Node one, meanwhile, does this:
2010-06-02 17:04:56,446 - INFO
[QuorumPeer:/0:0:0:0:0:0:0:0:2181:quorump...@620] - LOOKING
2010-06-02 17:04:56,446 - INFO [QuorumPeer:/0:0:0:0:0:0:0:0:2181:files...@82]
- Reading snapshot
/services/zookeeper/data/zookeeper/version-2/snapshot.a00000045
2010-06-02 17:04:56,476 - INFO
[QuorumPeer:/0:0:0:0:0:0:0:0:2181:fastleaderelect...@649] - New election. My id
= 1, Proposed zxid = 47244640287
2010-06-02 17:04:56,486 - INFO
[QuorumPeer:/0:0:0:0:0:0:0:0:2181:fastleaderelect...@689] - Notification: 1,
47244640287, 4, 1, LOOKING, LOOKING, 1
2010-06-02 17:04:56,486 - INFO
[QuorumPeer:/0:0:0:0:0:0:0:0:2181:fastleaderelect...@799] - Notification: 3,
38654707048, 3, 1, LOOKING, LEADING, 3
2010-06-02 17:04:56,486 - INFO
[QuorumPeer:/0:0:0:0:0:0:0:0:2181:fastleaderelect...@799] - Notification: 3,
38654707048, 3, 1, LOOKING, FOLLOWING, 2
2010-06-02 17:04:56,486 - INFO
[QuorumPeer:/0:0:0:0:0:0:0:0:2181:quorump...@642] - FOLLOWING
2010-06-02 17:04:56,486 - INFO
[QuorumPeer:/0:0:0:0:0:0:0:0:2181:zookeeperser...@151] - Created server with
tickTime 2000 minSessionTimeout 4000 maxSessionTimeout 40000 datadir
/services/zookeeper/data/zookeeper/version-2 snapdir
/services/zookeeper/data/zookeeper/version-2
2010-06-02 17:04:56,486 - FATAL [QuorumPeer:/0:0:0:0:0:0:0:0:2181:follo...@71]

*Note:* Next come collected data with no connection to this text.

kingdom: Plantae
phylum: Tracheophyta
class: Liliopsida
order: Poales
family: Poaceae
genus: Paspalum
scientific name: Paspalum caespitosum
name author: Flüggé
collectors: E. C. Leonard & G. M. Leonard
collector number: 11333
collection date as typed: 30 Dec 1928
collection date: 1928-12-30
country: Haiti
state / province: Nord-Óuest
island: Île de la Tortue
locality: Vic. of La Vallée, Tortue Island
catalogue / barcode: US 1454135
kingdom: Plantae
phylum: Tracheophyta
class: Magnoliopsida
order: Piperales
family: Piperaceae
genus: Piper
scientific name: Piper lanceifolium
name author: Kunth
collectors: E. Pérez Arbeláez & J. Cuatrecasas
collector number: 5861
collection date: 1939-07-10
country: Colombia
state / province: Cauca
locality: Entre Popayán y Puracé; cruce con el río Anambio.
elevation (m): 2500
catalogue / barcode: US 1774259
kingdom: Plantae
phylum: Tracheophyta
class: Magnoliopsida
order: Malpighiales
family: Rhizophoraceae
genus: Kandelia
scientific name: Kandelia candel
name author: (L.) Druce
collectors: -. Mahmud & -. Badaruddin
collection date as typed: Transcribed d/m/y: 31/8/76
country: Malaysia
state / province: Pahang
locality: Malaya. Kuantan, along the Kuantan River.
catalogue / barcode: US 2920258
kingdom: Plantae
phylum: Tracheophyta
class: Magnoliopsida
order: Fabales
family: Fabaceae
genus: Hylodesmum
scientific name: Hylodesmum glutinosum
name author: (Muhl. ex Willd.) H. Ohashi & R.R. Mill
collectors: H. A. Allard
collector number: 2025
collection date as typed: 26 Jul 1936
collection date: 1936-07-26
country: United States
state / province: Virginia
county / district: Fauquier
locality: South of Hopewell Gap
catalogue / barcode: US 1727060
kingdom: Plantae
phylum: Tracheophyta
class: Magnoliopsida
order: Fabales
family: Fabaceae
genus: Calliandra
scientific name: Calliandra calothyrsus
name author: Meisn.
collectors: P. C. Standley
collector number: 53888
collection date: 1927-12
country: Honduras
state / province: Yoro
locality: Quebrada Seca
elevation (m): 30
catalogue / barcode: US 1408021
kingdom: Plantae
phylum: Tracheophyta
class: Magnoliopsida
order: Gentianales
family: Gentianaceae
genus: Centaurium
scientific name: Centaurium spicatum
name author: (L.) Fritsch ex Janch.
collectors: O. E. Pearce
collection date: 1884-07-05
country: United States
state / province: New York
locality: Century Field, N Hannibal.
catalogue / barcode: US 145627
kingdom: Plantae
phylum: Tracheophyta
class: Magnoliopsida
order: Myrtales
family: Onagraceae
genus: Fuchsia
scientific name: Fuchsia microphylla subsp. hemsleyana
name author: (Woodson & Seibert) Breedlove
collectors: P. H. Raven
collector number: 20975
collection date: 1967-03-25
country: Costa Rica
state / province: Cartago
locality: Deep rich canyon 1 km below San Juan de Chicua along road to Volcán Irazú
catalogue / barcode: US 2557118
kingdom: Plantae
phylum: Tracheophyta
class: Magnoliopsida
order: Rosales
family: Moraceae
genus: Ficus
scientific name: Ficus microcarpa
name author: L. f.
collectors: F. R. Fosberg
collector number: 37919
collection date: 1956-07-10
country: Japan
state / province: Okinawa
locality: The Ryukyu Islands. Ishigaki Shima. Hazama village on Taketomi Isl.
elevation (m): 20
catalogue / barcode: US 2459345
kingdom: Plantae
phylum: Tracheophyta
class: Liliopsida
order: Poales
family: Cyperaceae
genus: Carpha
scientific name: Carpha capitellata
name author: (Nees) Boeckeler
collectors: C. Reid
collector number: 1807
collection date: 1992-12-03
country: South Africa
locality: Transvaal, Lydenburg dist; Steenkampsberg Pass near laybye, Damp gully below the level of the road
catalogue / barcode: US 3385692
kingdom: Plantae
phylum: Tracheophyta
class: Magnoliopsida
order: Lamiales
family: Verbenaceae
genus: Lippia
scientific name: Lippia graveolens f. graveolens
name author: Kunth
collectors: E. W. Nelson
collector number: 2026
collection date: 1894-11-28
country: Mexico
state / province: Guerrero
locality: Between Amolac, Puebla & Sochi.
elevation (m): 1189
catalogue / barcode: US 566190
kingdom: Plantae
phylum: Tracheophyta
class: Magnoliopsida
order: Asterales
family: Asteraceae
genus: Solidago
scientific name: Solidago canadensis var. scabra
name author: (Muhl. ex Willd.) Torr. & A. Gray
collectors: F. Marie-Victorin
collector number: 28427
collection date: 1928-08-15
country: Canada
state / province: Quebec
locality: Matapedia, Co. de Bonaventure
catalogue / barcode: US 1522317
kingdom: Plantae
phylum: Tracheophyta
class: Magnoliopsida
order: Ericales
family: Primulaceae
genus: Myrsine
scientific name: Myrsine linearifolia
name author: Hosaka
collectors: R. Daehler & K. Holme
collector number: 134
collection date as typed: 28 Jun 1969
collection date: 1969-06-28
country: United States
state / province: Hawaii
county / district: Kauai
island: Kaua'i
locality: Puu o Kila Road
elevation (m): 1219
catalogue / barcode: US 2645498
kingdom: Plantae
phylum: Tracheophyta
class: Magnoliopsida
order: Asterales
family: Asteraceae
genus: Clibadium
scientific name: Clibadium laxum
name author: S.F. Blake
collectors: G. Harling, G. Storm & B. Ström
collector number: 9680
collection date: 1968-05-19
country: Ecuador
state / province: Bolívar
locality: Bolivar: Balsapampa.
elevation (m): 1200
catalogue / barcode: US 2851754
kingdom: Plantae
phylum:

- Leader epoch a is less than our epoch b
2010-06-02 17:04:56,486 - WARN [QuorumPeer:/0:0:0:0:0:0:0:0:2181:follo...@82]
- Exception when following the leader
java.io.IOException: Error: Epoch of leader is lower
at
org.apache.zookeeper.server.quorum.Follower.followLeader(Follower.java:73)
at
org.apache.zookeeper.server.quorum.QuorumPeer.run(QuorumPeer.java:644)
2010-06-02 17:04:56,486 - INFO [QuorumPeer:/0:0:0:0:0:0:0:0:2181:follo...@166]
- shutdown called
java.lang.Exception: shutdown Follower
at
org.apache.zookeeper.server.quorum.Follower.shutdown(Follower.java:166)
at
org.apache.zookeeper.server.quorum.QuorumPeer.run(QuorumPeer.java:648)
All I can find is this,
http://www.mail-archive.com/zookeeper-comm...@hadoop.apache.org/msg00449.html,
which implies that this state should never happen.
Any suggestions? If it happens again, I'll just have to roll everything back
to 3.2.1 and live with the client crashes.